As she waited for her tour guide, an old man wandered inside. She told me that he looked like Rip Van Winkle—with long gray hair, a beard, and a walking cane—or perhaps he
was
Rip Van Winkle, and the Red Onion was still functioning as a brothel when he went to sleep. He stepped toward Arlene and got her attention.

“How much is it?” he asked.

“Ten dollars,” she said, thinking he was asking about the tour.

“Ten dollars?!” Arlene realized he was trying to get a girl and must have thought that ten bucks was too much—if he could’ve gotten a girl, which he couldn’t.

Arlene set him straight. “It’s not a functioning brothel,” she said.

“Do you know where I could get a girl?” he then asked.

“No, I don’t know.”

Arlene assumed he saw her wedding ring, but maybe not, as he asked, “Are you married?”

“VERY,” she said—and that’s when the tour guide appeared and Rip Van Winkle sauntered out of the building. While walking around Skagway, Arlene enjoyed listening to what she thought were local street musicians
but with further investigation discovered they were jazz musicians from the Jazz Cruise that was practically on the same exact route as our Snooze Cruise! Boy, were we tempted to jump ship!

Other highlights included the Mendenhall Glacier, more whale watching in Sitka, the wilderness in Prince Rupert, British Columbia, and a private tour of the Parliament Building in Victoria, which was not planned. Arlene and I were parked in front of the building, marveling at the neobaroque and Renaissance architecture of the historic landmark, when a cop asked us to move the car. Then he recognized me, and soon we were being escorted to a VIP line inside.

In the end two things about the trip stand out to me. First, every day we were on the ocean we saw a school of dolphins swimming next to our boat. Anytime something seemed to bother us, we would look out at those beautiful, graceful creatures and somehow instantly feel better. The other thing is the laughs Arlene and I shared. We laughed all the time, especially when things went wrong. That ability to laugh made the trip.
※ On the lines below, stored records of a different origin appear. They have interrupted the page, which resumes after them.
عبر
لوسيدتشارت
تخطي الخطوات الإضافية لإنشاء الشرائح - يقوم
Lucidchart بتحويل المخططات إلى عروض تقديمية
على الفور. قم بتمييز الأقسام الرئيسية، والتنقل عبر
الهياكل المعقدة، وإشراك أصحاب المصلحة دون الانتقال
It was only when we got off the boat for good in Vancouver that we encountered a real problem. Arlene went online and found an e-mail from Bob Palmer’s daughter. It turned out that my friend was not doing well following what was supposed to be routine surgery. “He’s at peace with what’s happening,” his daughter wrote.

Concerned about being able to say good-bye, we caught the first available flight back to Los Angeles and
went straight to Bob’s house. We sat at his bedside and had a nice two-hour visit. The next day he lapsed into a coma and never woke up.

I already missed him, and the long, almost daily conversations we would have about everything from old movies and songs to the meaning of life. He was a supremely intelligent man who had worked in TV and movies for stars such as Anthony Hopkins and Faye Dunaway and also for studios. He had served in the Navy. He was a writer. He was a great friend. And later I was reminded that he had been born in Alaska.

I so wished I could have told him about our trip. He knew how much I had been looking forward to taking Arlene to see that breathtaking scenery. We had spoken about both of our previous cruises and vacations. Like me, he was in his eighties, and between the two of us, we had taken many excursions—some wonderful, some we would not repeat, but none we would forget. To me, that’s the point—and both of us said as much to each other. The food isn’t always perfect, sometimes you get lost, sometimes it rains . . . but it’s all okay. As Arlene and I also concluded, that’s life.

Despite the bumps and wrong turns, enjoy the ride.